Appeal from a judgment of the County Court of Schenectady County (Hoye, J.), rendered December 5, 2007, convicting defendant upon her plea of guilty of the crime of forgery in the second degree.
Defendant pleaded guilty to one count of forgery in the second degree in satisfaction of a 19-count indictment and waived her right to appeal. County Court sentenced her, as a second felony offender, to the agreed-upon prison term of 3V2 to 7 years. Defendant now appeals.
Initially, we reject defendant’s challenge to the validity of her appeal waiver. During the plea colloquy, County Court explained the appeal waiver to defendant, who stated on the record that she understood it and that she was waiving her right to appeal as part of the plea agreement, and had spoken to counsel about it. Moreover, in open court she executed a written waiver of appeal which explained the appellate process, and she indicated both that she had discussed the issue with counsel and was freely and voluntarily waiving her right to appeal. Under these circumstances, defendant’s appeal waiver is valid (see People v Gilmour, 61 AD3d 1122, 1123 [2009], lv denied 12 NY3d 925 [2009]; People v Mosher, 45 AD3d 970, 970 [2007], lv denied 10 NY3d 814 [2008]).
Defendant also asserts that her plea was not knowingly and voluntarily entered. While this argument survives her appeal waiver, it is unpreserved for review due to her failure to move to withdraw her plea or vacate the judgment of conviction (see People v Dixon, 62 AD3d 1214, 1214 [2009]; People v Grant, 60 AD3d 1202, 1202 [2009]). Nor does the narrow exception to the preservation rule apply, as defendant made no statements during the plea allocution that called into question her guilt or the voluntariness of her plea (see People v Dixon, 62 AD3d at 1214).

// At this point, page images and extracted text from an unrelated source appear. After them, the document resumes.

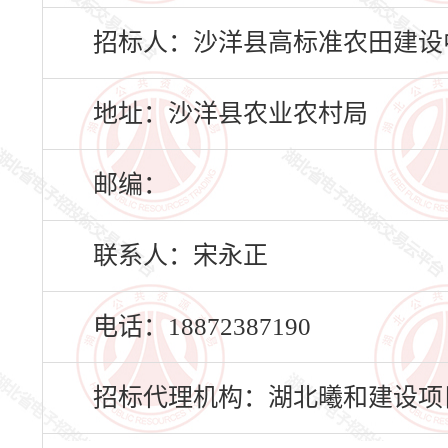
招标人：沙洋县高标准农田建设
地址：沙洋县农业农村局
邮编：
联系人：宋永正
电话：18872387190
招标代理机构：湖北曦和建设项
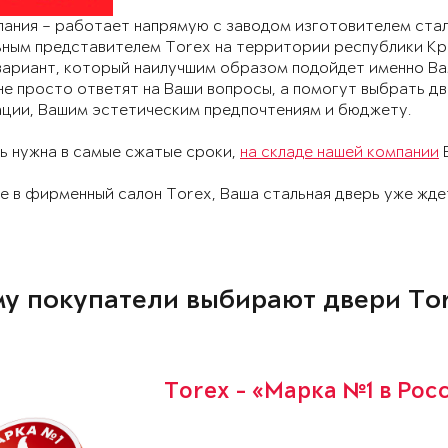
ания – работает напрямую с заводом изготовителем стал
ным представителем Torex на территории республики Кр
вариант, который наилучшим образом подойдет именно В
е просто ответят на Ваши вопросы, а помогут выбрать д
ации, Вашим эстетическим предпочтениям и бюджету.
ь нужна в самые сжатые сроки,
на складе нашей компании
В
 в фирменный салон Torex, Ваша стальная дверь уже жде
у покупатели выбирают двери To
Torex - «Марка №1 в Рос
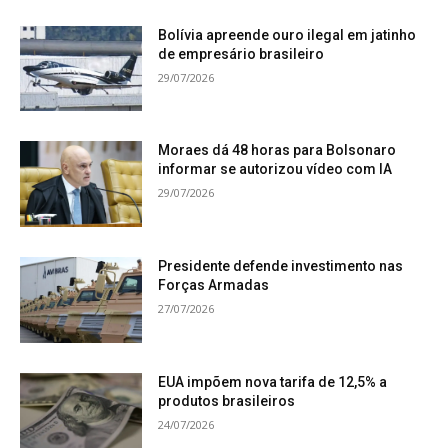
Bolívia apreende ouro ilegal em jatinho
de empresário brasileiro
29/07/2026
Moraes dá 48 horas para Bolsonaro
informar se autorizou vídeo com IA
29/07/2026
Presidente defende investimento nas
Forças Armadas
27/07/2026
EUA impõem nova tarifa de 12,5% a
produtos brasileiros
24/07/2026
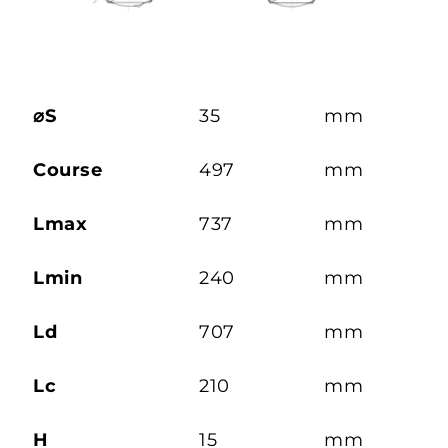
⌀S
35
mm
Course
497
mm
Lmax
737
mm
Lmin
240
mm
Ld
707
mm
Lc
210
mm
H
15
mm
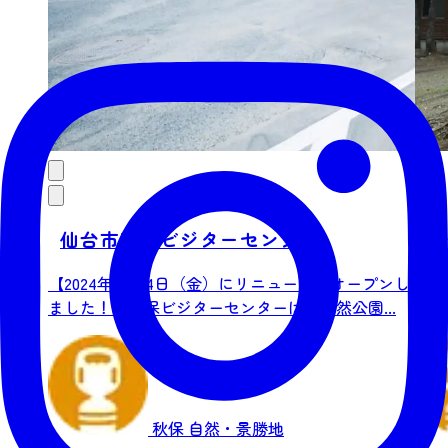
仙台市秋保ビジターセンター
秋
【2024年5月24日（金）にリニューアルオープンし
大東
ました！】秋保ビジターセンターは、自然公園...
で、
レ、.
秋保
自然・景勝地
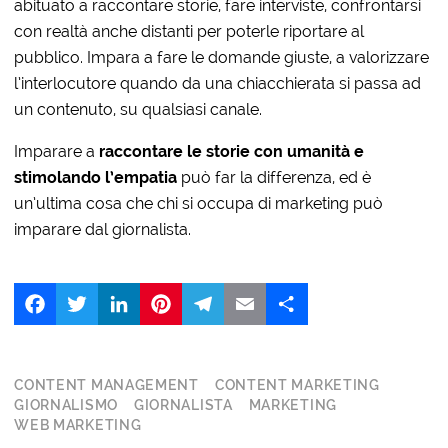
abituato a raccontare storie, fare interviste, confrontarsi
con realtà anche distanti per poterle riportare al
pubblico. Impara a fare le domande giuste, a valorizzare
l’interlocutore quando da una chiacchierata si passa ad
un contenuto, su qualsiasi canale.
Imparare a
raccontare le storie con umanità e
stimolando l’empatia
può far la differenza, ed è
un’ultima cosa che chi si occupa di marketing può
imparare dal giornalista.
Facebook
Twitter
LinkedIn
Pinterest
Telegram
Email
Share
CONTENT MANAGEMENT
CONTENT MARKETING
GIORNALISMO
GIORNALISTA
MARKETING
WEB MARKETING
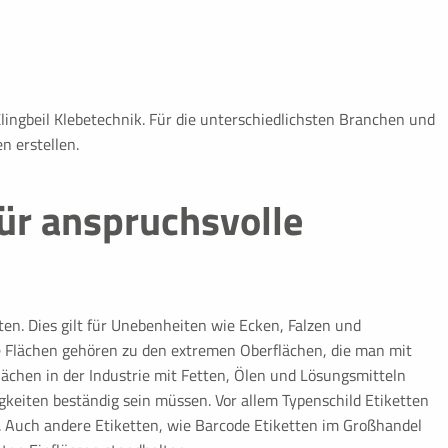
Klingbeil Klebetechnik. Für die unterschiedlichsten Branchen und
e-Analysen. Erzeugt statistische
 erstellen.
her die Website nutzt.
ür anspruchsvolle
ormen werden standardmäßig
ten. Dies gilt für Unebenheiten wie Ecken, Falzen und
 werden, bedarf der Zugriff auf
e Flächen gehören zu den extremen Oberflächen, die man mit
lächen in der Industrie mit Fetten, Ölen und Lösungsmitteln
igkeiten beständig sein müssen. Vor allem Typenschild Etiketten
t. Auch andere Etiketten, wie Barcode Etiketten im Großhandel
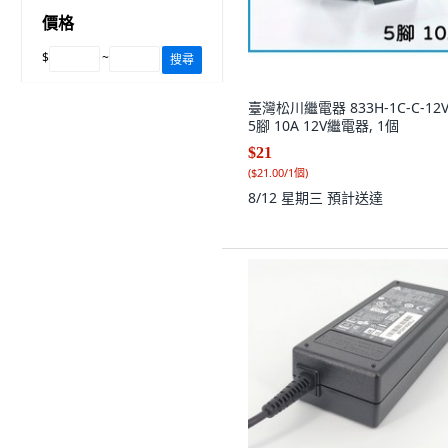
價格
$
~
搜尋
臺灣松川繼電器 833H-1C-C-12
5腳 10A 12V繼電器, 1個
$21
(
$21.00/1個
)
8/12 星期三
預計送達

Similarly, while defendant’s appeal waiver does not bar her ineffective assistance of counsel argument to the extent that it implicates the voluntariness of her plea, the lack of a motion to withdraw the pleaor vacate the judgment of conviction leaves it unpreserved for review (see People v Dobrouch, 59 AD3d 781, 781 [2009], lv denied 12 NY3d 853 [2009]). In any event, defendant stated during the plea colloquy that she understood the rights she was giving up, was satisfied with counsel’s represen*1126tation and had an adequate opportunity to confer with him, and we are satisfied that she received meaningful representation (see People v Dixon, 62 AD3d at 1214-1215; People v Cintron, 62 AD3d 1157, 1158 [2009]).
Lastly, defendant’s argument that the sentence was harsh and excessive is precluded by her valid appeal waiver (see People v Lopez, 6 NY3d 248, 255-256 [2006]; People v Platero, 63 AD3d 1446, 1446 [2009]).
Peters, J.P., Spain, Rose and Stein, JJ., concur. Ordered that the judgment is affirmed.